« Coronis » – Omar Porras Vincent Dumestre – Opéra Comique, Paris – du 14 au 17 février 2022
Joyeuse fantaisie baroque, avec castagnettes et feux d’artifices
Coronis, quésaco ? Une nymphe de la mythologie grecque qui a suscité l’amour d’Apollon et de Neptune. Une zarzuela, opérette espagnole dont la partition exhumée au début du XXIe est finalement attribuée à Sebastian Duron. Elle aurait été écrite au début du XVIIe dans un style baroque espagnol bien trempé, avec pas moins de huit voix féminines pour un seul ténor. Le Coronis présenté à l’Opéra-Comique est surtout une grande fête, mise en scène par Omar Porras et dirigée par Vincent Dumestre. Les costumes sont somptueux, les décors grandioses, le jeu théâtral soigné et drôle. De cette histoire invraisemblable nait une fantaisie haute en couleur, royalement servie et inoubliable.
Le fils de Neptune, Triton, est dépêché par son père pour lui ramener la nymphe Coronis. Celle-ci rejette le « monstre » marin.

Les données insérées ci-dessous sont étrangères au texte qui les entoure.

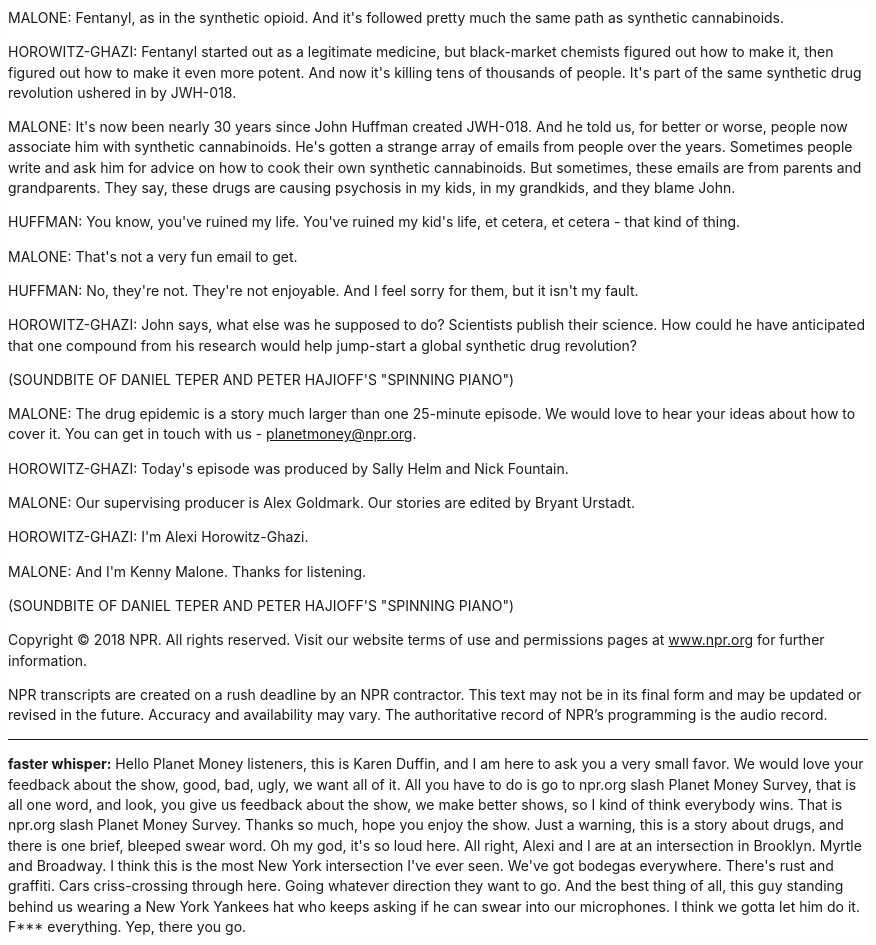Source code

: MALONE: Fentanyl, as in the synthetic opioid. And it's followed pretty much the same path as synthetic cannabinoids.

HOROWITZ-GHAZI: Fentanyl started out as a legitimate medicine, but black-market chemists figured out how to make it, then figured out how to make it even more potent. And now it's killing tens of thousands of people. It's part of the same synthetic drug revolution ushered in by JWH-018.

MALONE: It's now been nearly 30 years since John Huffman created JWH-018. And he told us, for better or worse, people now associate him with synthetic cannabinoids. He's gotten a strange array of emails from people over the years. Sometimes people write and ask him for advice on how to cook their own synthetic cannabinoids. But sometimes, these emails are from parents and grandparents. They say, these drugs are causing psychosis in my kids, in my grandkids, and they blame John.

HUFFMAN: You know, you've ruined my life. You've ruined my kid's life, et cetera, et cetera - that kind of thing.

MALONE: That's not a very fun email to get.

HUFFMAN: No, they're not. They're not enjoyable. And I feel sorry for them, but it isn't my fault.

HOROWITZ-GHAZI: John says, what else was he supposed to do? Scientists publish their science. How could he have anticipated that one compound from his research would help jump-start a global synthetic drug revolution?

(SOUNDBITE OF DANIEL TEPER AND PETER HAJIOFF'S "SPINNING PIANO")

MALONE: The drug epidemic is a story much larger than one 25-minute episode. We would love to hear your ideas about how to cover it. You can get in touch with us - planetmoney@npr.org.

HOROWITZ-GHAZI: Today's episode was produced by Sally Helm and Nick Fountain.

MALONE: Our supervising producer is Alex Goldmark. Our stories are edited by Bryant Urstadt.

HOROWITZ-GHAZI: I'm Alexi Horowitz-Ghazi.

MALONE: And I'm Kenny Malone. Thanks for listening.

(SOUNDBITE OF DANIEL TEPER AND PETER HAJIOFF'S "SPINNING PIANO")

Copyright © 2018 NPR. All rights reserved. Visit our website terms of use and permissions pages at www.npr.org for further information.

NPR transcripts are created on a rush deadline by an NPR contractor. This text may not be in its final form and may be updated or revised in the future. Accuracy and availability may vary. The authoritative record of NPR’s programming is the audio record.

----

**faster whisper:**
Hello Planet Money listeners, this is Karen Duffin, and I am here to ask you a very small
favor.
We would love your feedback about the show, good, bad, ugly, we want all of it.
All you have to do is go to npr.org slash Planet Money Survey, that is all one word,
and look, you give us feedback about the show, we make better shows, so I kind
of think everybody wins.
That is npr.org slash Planet Money Survey.
Thanks so much, hope you enjoy the show.
Just a warning, this is a story about drugs, and there is one brief, bleeped swear word.
Oh my god, it's so loud here.
All right, Alexi and I are at an intersection in Brooklyn.
Myrtle and Broadway.
I think this is the most New York intersection I've ever seen.
We've got bodegas everywhere.
There's rust and graffiti.
Cars criss-crossing through here.
Going whatever direction they want to go.
And the best thing of all, this guy standing behind us wearing a New York Yankees hat
who keeps asking if he can swear into our microphones.
I think we gotta let him do it.
F*** everything.
Yep, there you go.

Pour éviter la colère du dieu de la mer, les villageois multiplient les offrandes à Neptune, contre l’avis de Protée qui leur avait suggéré d’honorer Apollon, lui-même amoureux de Coronis. Les humains se trouvent alors pris dans une guerre inextricable entre les deux dieux…
Omar Porras est le roi des masques, d’un théâtre physique et expressif. L’entrée en matière se fait avec un villageois ébouriffé qui trouve son chemin sous le grand rideau de la scène. Tous les personnages sont sur-maquillés, avec des expressions clownesques. Les villageois sont mal fagotés en beige, tandis que les dieux et la nymphe apparaissent dans une explosion de couleurs somptueuses. Neptune et Apollon auront même droit à leur propre feu d’artifice. Les acrobates s’invitent sur scène. Les décors sont splendides, majestueux et astucieux pour suggérer tout à la fois la grotte de Protée, le village perdu, le clair de lune sur la campagne ou les flots qui dévalent.
L’humour s’invite dans le bégaiement de Ménandro, dans une course poursuite dans la salle ou une référence au masque anti Covid. Coronis est un spectacle total, qui n’oublie pas de rire de lui-même. Le rythme est tenu autour de deux journées, chacune divisée en deux temps distincts. L’action progresse vite dans une mythologie alambiquée. Aucun ennui possible.
Théâtre et musique se marient parfaitement. Les voix féminines ont la part belle, y compris pour les rôles d’Apollon, Triton et Neptune. L’univers baroque espagnol étonne, aussi bien dans le classicisme de certaines phrases que dans les castagnettes ou les percussions qui s’invitent ici et là. Dans le rôle-titre ce soir-là, Marie Perbost est une meneuse de revue impeccable, enjouée et entrainante. La distribution des rôles lyriques est agréablement homogène. Côté musical, Vincent Dumestre dirige son orchestre de spécialistes de musique baroque, Le Poème Harmonique, avec un naturel désarmant. Il y a quelque chose de magique à découvrir une œuvre rarement jouée dans toute sa singularité, à la fois profondément baroque mais aussi marquée par l’Espagne et les goûts italiens de son compositeur. Bravo à l’Opéra de Caen d’avoir une initié une telle production !
Coronis est une fête, un plaisir féérique qui sied parfaitement à l’institution de l’Opéra-Comique, un spectacle total aussi divertissant qu’exigeant musicalement.